Heartfelt Fear: Findings link stress and cardiac symptoms
By Nathan Seppa
Terrible sadness, a sudden fright, or other emotional stress can bring on heart attack symptoms in people not actually experiencing a heart attack, according to two new reports.
The researchers examined people who showed up at hospitals with chest pain and an impaired capacity to pump blood but no heart-tissue damage or clogged coronary arteries. Rather, the patients turned out to be experiencing physical effects after stressful events, such as the death of a loved one.
Cardiologist Hunter C. Champion of Johns Hopkins Medical Institutions in Baltimore and his colleagues treated 18 women and 1 man with severe symptoms. After initial tests had ruled out a heart attack, bedside talks revealed that all the patients had recently had a stressful experience. These included the death of spouse, a car accident, an armed robbery, a family dispute, a court appearance, and a surprise party.
The patients had blood concentrations of catecholamine hormones that were more than seven times normal and two to three times as great as those in five patients having heart attacks triggered by coronary artery blockages. Catecholamines, which include adrenaline and dopamine, are powerful hormones that regulate heart rate, blood pressure, and other body processes. The researchers report their findings in the Feb. 10 New England Journal of Medicine.
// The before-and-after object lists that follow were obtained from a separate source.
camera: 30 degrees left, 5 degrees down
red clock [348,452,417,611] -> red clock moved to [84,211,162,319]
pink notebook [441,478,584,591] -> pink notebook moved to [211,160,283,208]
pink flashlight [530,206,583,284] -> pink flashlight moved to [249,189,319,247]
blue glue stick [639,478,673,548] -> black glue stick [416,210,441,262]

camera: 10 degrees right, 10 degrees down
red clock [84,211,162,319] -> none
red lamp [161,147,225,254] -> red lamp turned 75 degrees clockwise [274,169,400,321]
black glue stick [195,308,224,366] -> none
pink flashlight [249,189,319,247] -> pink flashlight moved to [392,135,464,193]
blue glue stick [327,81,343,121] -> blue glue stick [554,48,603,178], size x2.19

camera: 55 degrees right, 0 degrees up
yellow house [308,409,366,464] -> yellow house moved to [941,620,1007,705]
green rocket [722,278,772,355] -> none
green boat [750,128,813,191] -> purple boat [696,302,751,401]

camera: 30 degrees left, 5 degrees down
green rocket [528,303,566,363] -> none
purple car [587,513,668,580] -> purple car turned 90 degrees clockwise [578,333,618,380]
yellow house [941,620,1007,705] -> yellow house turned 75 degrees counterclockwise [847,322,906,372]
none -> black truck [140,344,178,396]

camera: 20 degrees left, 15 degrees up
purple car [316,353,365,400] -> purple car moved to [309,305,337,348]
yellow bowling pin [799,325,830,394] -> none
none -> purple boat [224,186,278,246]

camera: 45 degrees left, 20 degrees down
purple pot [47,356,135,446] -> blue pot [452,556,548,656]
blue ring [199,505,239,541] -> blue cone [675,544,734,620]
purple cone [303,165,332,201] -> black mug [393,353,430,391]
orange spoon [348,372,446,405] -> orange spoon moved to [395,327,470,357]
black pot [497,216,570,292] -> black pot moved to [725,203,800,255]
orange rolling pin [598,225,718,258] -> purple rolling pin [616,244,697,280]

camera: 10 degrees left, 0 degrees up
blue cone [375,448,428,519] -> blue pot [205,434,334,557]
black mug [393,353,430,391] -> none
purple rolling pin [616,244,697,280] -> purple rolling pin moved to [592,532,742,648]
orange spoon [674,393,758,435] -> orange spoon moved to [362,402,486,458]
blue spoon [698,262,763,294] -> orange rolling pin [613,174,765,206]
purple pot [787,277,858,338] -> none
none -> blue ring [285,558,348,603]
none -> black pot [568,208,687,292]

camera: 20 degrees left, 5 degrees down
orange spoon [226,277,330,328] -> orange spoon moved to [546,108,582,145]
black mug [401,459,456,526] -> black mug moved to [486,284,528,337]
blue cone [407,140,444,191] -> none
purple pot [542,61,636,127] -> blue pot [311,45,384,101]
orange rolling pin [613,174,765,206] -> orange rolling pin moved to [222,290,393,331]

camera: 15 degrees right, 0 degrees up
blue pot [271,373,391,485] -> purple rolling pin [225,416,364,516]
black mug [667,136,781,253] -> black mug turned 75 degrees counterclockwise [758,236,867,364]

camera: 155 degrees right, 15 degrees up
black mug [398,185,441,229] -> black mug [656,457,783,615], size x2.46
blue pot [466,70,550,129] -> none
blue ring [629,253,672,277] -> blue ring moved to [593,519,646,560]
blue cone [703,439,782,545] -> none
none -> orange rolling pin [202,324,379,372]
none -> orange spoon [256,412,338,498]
In the other study, cardiologist Scott W. Sharkey of the Minneapolis Heart Institute and his colleagues identified 22 women who were brought to a hospital shortly after a stressful incident. “These patients came in with what looked like massive heart attacks,” Sharkey says. But tests of their hearts showed no blockage and no tissue damage.
However, magnetic resonance images revealed an unusual abnormality in the movement of the wall of the heart’s strongest pumping chamber, Sharkey and his colleagues report in the Feb. 1 Circulation. This condition prevents the heart from circulating enough blood.
All patients in both studies recovered, but some of them received assistance from a machine in pumping blood for a few days.
Sharkey points out that heart tissue is rich in nerve endings that can stimulate the release of catecholamines. The flood of these chemicals brought on by stress might cause spasms in small arteries that nourish the heart, he says.
The new findings also suggest that excess catecholamines have a toxic effect on heart tissue, says Yoshihiro J. Akashi of St. Marianna University School of Medicine in Kawasaki, Japan.
Sharkey adds, “This process is an example of the strong physical connection between the brain and the heart, in women especially.”
Emergency room physicians should ask patients about stressful events when apparent heart attack patients have no sign of a coronary artery blockage, Champion says. Then, after stabilizing the patient, it’s a matter of waiting it out.
“Time really does mend a broken heart,” Champion says.